Support Questions
Find answers, ask questions, and share your expertise
Announcements
Alert: Welcome to the Unified Cloudera Community. Former HCC members be sure to read and learn how to activate your account here.

Some nodes deploy client configuration timeout. then, start namenode,impala, hive roles timeout too.

Some nodes deploy client configuration timeout. then, start namenode,impala, hive roles timeout too.

New Contributor

CDH VERSION: 5.13.3-1.cdh5.13.3.p0.2

Cloudera Express 5.13.3 (#6 built by jenkins on 20180328-1830 git: f90c58536c252d70a23bde6d94514d92a1f111d4)
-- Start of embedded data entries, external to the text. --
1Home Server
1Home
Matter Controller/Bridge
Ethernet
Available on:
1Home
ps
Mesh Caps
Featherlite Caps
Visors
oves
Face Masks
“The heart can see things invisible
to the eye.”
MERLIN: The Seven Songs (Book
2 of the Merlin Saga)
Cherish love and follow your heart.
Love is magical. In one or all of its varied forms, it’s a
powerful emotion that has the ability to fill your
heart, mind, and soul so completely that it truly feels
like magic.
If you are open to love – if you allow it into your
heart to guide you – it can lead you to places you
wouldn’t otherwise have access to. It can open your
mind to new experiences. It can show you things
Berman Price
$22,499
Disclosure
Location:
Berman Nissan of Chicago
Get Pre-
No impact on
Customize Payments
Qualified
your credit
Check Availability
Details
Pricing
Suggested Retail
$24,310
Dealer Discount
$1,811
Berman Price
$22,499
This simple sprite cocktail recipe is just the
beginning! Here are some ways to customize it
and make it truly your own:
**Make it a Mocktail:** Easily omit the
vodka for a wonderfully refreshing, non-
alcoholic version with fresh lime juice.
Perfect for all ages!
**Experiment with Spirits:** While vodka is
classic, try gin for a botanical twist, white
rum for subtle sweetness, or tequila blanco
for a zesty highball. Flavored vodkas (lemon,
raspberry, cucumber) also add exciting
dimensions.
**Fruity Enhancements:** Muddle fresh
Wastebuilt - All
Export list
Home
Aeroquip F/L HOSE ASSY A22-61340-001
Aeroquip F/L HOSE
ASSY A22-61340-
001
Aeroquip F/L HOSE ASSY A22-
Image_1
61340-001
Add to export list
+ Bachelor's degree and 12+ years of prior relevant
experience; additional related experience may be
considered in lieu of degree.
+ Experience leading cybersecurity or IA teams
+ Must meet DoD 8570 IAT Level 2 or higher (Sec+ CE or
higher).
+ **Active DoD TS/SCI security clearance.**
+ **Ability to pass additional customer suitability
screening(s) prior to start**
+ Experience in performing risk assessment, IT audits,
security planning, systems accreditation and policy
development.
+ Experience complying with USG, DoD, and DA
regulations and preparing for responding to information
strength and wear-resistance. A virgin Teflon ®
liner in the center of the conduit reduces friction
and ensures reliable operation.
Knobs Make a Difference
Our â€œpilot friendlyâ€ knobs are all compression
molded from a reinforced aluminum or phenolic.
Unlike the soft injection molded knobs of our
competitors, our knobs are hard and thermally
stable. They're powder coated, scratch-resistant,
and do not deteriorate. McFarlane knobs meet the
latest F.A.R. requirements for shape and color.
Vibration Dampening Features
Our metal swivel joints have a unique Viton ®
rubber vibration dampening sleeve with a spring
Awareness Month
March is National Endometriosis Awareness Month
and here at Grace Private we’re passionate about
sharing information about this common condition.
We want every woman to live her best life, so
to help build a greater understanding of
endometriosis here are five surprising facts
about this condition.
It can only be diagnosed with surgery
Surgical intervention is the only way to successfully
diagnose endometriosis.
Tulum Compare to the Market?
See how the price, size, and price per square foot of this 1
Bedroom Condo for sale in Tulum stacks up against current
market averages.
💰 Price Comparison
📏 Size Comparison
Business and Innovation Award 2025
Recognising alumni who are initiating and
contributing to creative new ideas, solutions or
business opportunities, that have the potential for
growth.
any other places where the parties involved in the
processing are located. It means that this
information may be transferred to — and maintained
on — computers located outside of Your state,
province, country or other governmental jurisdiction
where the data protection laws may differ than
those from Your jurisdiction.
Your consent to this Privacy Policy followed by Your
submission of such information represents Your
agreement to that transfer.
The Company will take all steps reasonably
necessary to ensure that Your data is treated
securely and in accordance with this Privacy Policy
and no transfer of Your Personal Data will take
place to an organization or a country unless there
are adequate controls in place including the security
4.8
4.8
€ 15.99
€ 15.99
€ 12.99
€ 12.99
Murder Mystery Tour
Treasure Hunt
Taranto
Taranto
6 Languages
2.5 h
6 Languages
Java VM : Java HotSpot(TM) 64-Bit Server VM

Java VM Provider: Oracle Corporation

Java Version: 1.8.0_121

 

this happened in the process of enabling permissions. I installed sentry and did related configuration. including hadoop LDAP Group mapping configuration, hive integrated sentry and LDAP authentication configuration, impala integrated sentry and LDAP authentication configuration, hue integrated sentry configuration and LDAP authentication configuration. then, i deployed all client configuration, but, the deploying client configuration of spark was always timeout at some nodes. I retried many times and which made cloudera manager very slowly, and i found "APPARENT DEADLOCK"  at clouder-cm-server.log file. So I had to restart cloudera manager server. then I ignore the deploying client configuration timeout, and began to restart cluster. we found namenode, datanode, impala, hive roles started and stopped always timeout at these nodes.  datanode roles sometimes started failure with log "receive singal 15", it mean some disk related conditions was not met.

 

I used a temporary method  to solve this problem,which is reinstall the node. including the agent, all roles.

I think the problem is on the agent, Maybe the metadata is inconsistent.

 

I really need to known why this happened. I have goolge for it but find nothing useful. Look forwared for your advises. Thank you very much

5 REPLIES 5

Re: Some nodes deploy client configuration timeout. then, start namenode,impala, hive roles timeout

Expert Contributor

CM commands (e.g. restart a role on a cluster node) time out after 150 seconds if there is no response sent back during this time. This happens e.g. if the CM agent on the cluster node is not heartbeating into CM server. Please

  • increase heap memory for CM server in /etc/default/cloudera-scm-server (to avoid the apparent deadlock issue which indicates out of memory condition)
  • make sure that all hosts are in good health state and heartbeating in in CM -> Hosts -> All Hosts page (the "Last Heartbeat" value needs to be lower than 15 seconds)

If the host is not heartbeating in then the restart command will fail. The CM agent logs will hopefully show details, a quick resolution may be to restart the CM agent on that node with command 

# service cloudera-scm-agent restart

Re: Some nodes deploy client configuration timeout. then, start namenode,impala, hive roles timeout

New Contributor

Hi, gzigldrum Thank you for your response.

 

We use MySQL to save cm server metadata.

 

  • I checked and found all hosts are in good health state
  • I have cheked heap memory for cm and there is no OOM dump file. CMF_JAVA_OPTS="-Xmx2G -XX:MaxPermSize=256m -XX:+HeapDumpOnOutOfMemoryError -XX:HeapDumpPath=/tmp"

 

From the log, the managed threads were 3 and pending tasks were about 65.  I don't know why this happened.

but I get some information from here:

https://www.mchange.com/projects/c3p0/#other_ds_configuration

https://www.mchange.com/projects/c3p0/#configuring_statement_pooling

it recommands to increase numHelperThreads ,maxAdministrativeTaskTime and set statementCacheNumDeferredCloseThreads to 1

 

But I can't find any configuration option for these at cm web gui or config file.

深度截图_选择区域_20190617182045.png

 

this log shows the command id is null. which indicates there is a problem save the command to mysql and the cm web console can't get valid command response. so, it keep waitting and timeout lastly. is Right?

深度截图_选择区域_20190618135955.png

Re: Some nodes deploy client configuration timeout. then, start namenode,impala, hive roles timeout

Expert Contributor

Please set "-Xmx4G" in /etc/default/cloudera-scm-server and restart CM, then test again. The apparent deadlock messages are an indicator of low memory condition and misleading, we need to make sure to cover the most likely root causes first.

 

Re: Some nodes deploy client configuration timeout. then, start namenode,impala, hive roles timeout

New Contributor

Hi, gzigldrum

 

I found the root cause. the reason is logstash running with full cpu, which made other process running very slowly。

Re: Some nodes deploy client configuration timeout. then, start namenode,impala, hive roles timeout

Expert Contributor

Thanks for reporting back the root cause you've found!